Exercise prompt » Copy the material below verbatim from the line with "roll_deg: +1.8" to the line with "exposure_s: 1/800", both lines included, omitting pictures and every line outside that range.
• • • •
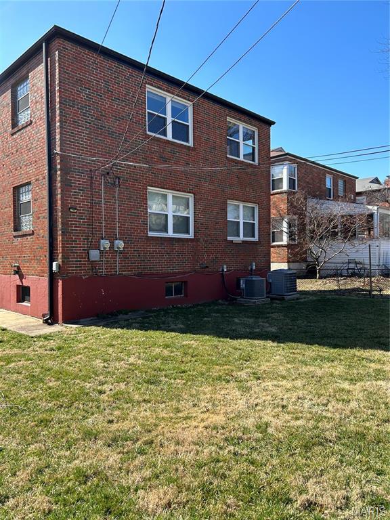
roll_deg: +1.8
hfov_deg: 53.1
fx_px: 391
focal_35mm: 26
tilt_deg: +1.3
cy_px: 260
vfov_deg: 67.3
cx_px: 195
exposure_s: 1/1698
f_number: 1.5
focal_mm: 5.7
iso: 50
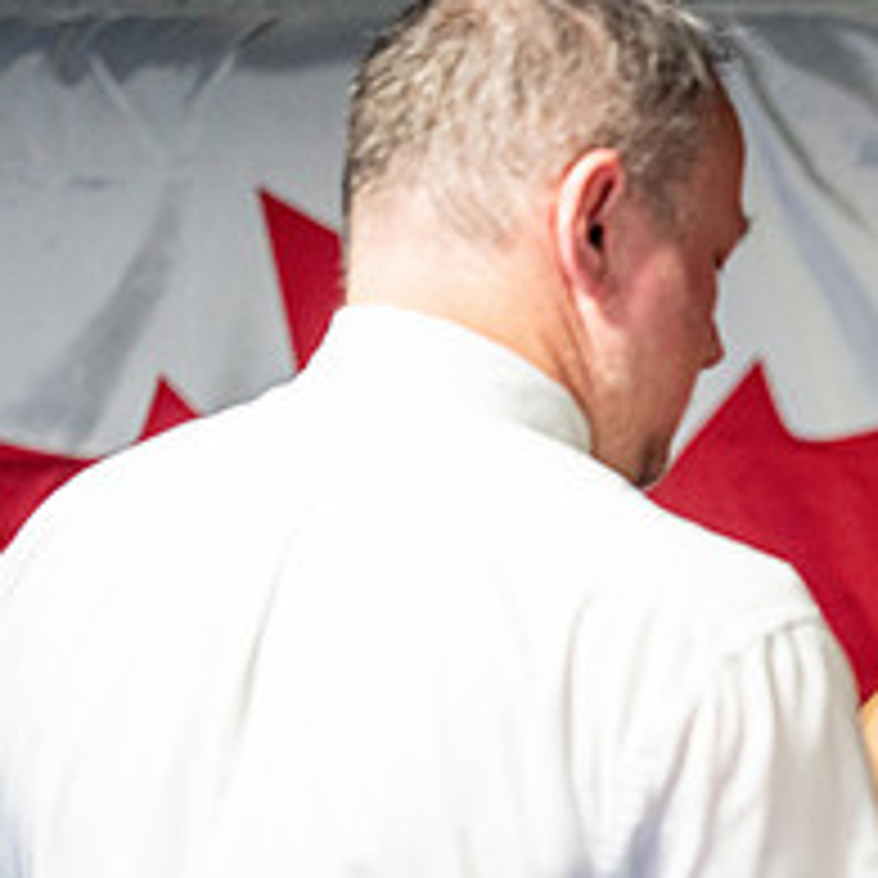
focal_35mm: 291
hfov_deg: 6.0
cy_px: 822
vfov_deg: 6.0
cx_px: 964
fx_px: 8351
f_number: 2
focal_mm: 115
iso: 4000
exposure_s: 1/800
• • • •
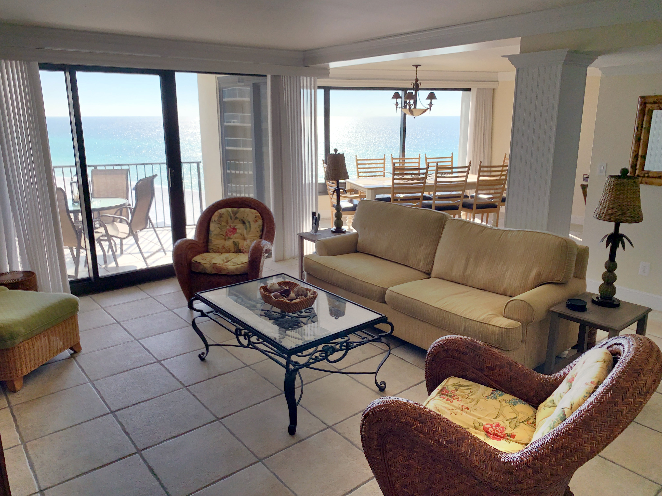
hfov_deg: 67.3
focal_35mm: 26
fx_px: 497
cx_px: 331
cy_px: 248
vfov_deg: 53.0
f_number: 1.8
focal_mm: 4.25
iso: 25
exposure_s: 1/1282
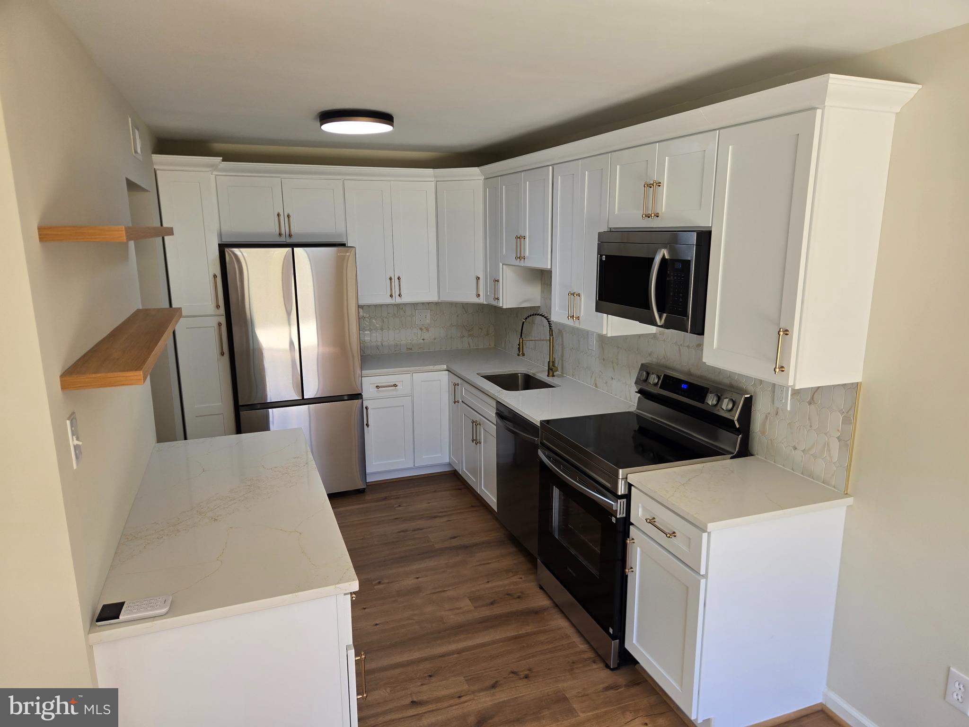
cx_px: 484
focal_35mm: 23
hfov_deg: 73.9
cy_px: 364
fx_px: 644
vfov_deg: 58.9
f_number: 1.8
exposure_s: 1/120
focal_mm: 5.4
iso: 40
• • • •
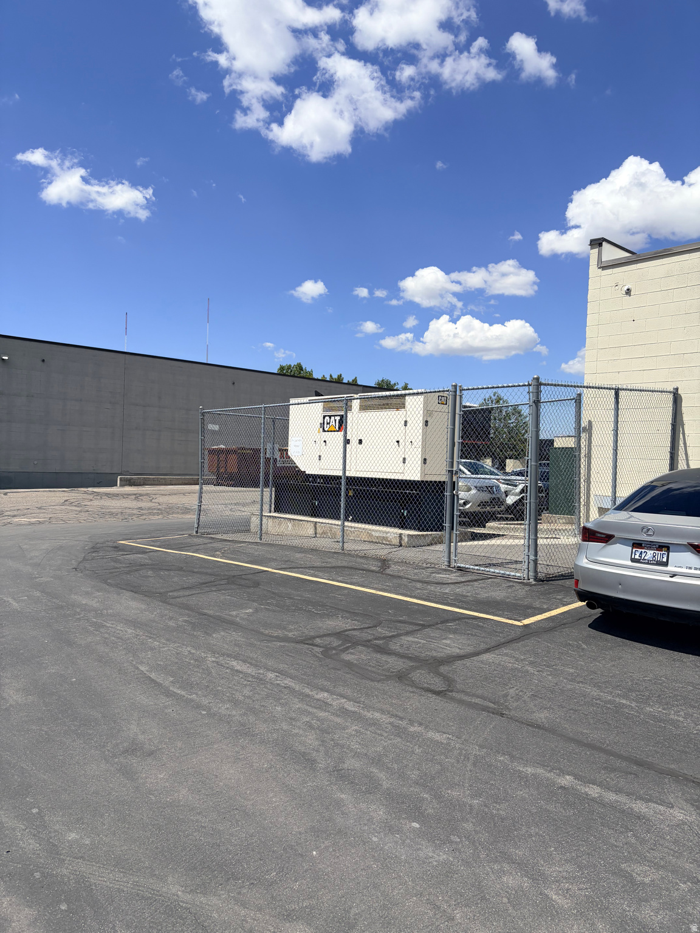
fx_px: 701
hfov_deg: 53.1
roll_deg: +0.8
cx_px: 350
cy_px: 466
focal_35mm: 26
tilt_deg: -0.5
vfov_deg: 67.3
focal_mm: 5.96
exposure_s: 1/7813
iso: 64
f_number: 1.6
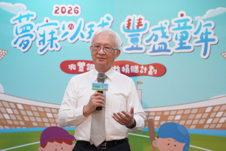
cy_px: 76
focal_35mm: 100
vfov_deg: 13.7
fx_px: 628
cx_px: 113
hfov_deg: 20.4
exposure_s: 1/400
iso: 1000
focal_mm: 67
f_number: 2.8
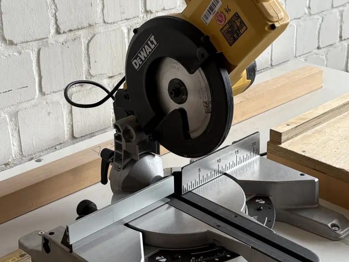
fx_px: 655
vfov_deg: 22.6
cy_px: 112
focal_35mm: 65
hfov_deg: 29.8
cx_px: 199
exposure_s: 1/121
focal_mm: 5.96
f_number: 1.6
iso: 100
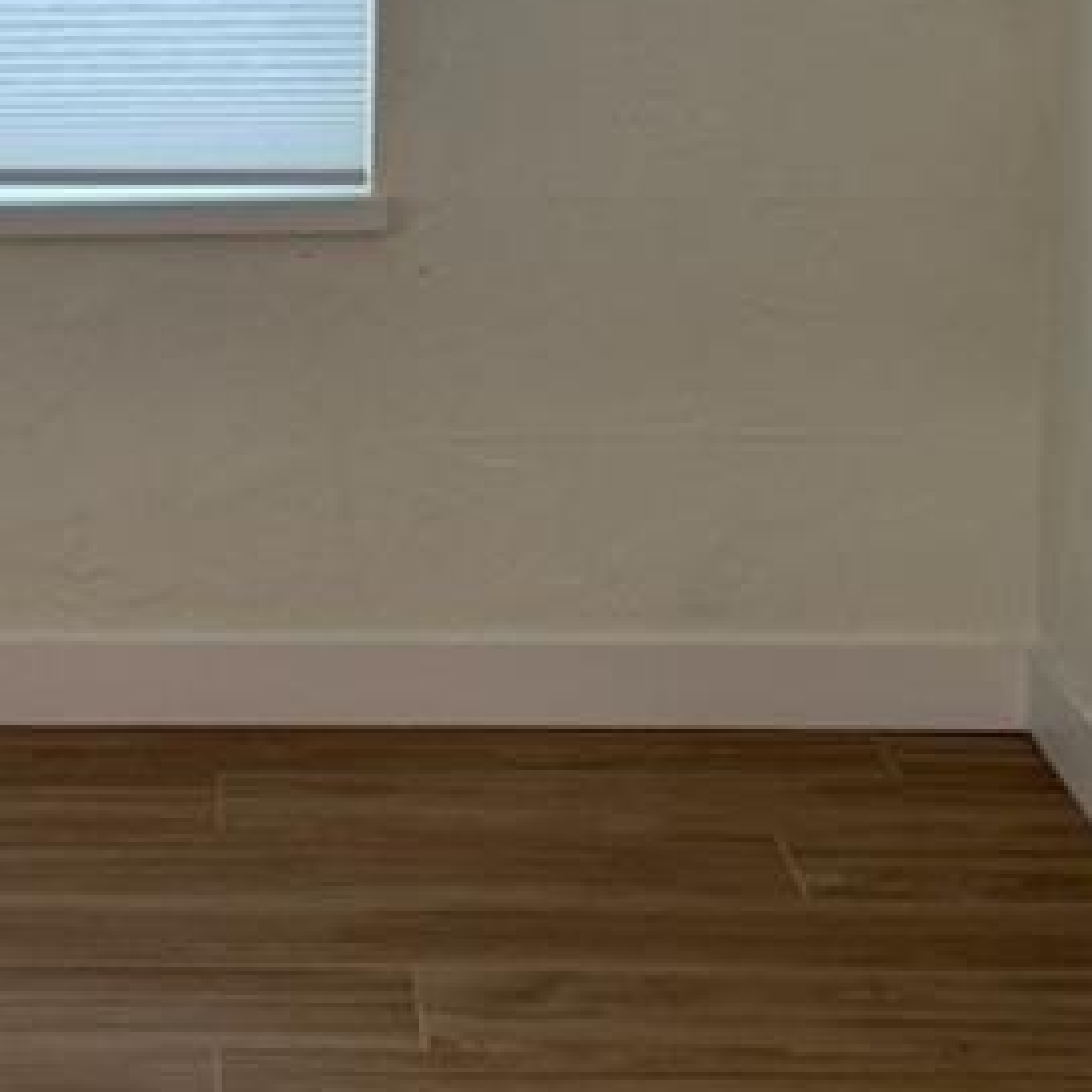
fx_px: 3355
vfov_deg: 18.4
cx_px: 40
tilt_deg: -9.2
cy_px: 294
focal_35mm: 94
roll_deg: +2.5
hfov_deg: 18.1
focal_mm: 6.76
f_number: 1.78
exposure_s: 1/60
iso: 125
• • • •
Task answer »
roll_deg: +1.8
hfov_deg: 53.1
fx_px: 391
focal_35mm: 26
tilt_deg: +1.3
cy_px: 260
vfov_deg: 67.3
cx_px: 195
exposure_s: 1/1698
f_number: 1.5
focal_mm: 5.7
iso: 50
focal_35mm: 291
hfov_deg: 6.0
cy_px: 822
vfov_deg: 6.0
cx_px: 964
fx_px: 8351
f_number: 2
focal_mm: 115
iso: 4000
exposure_s: 1/800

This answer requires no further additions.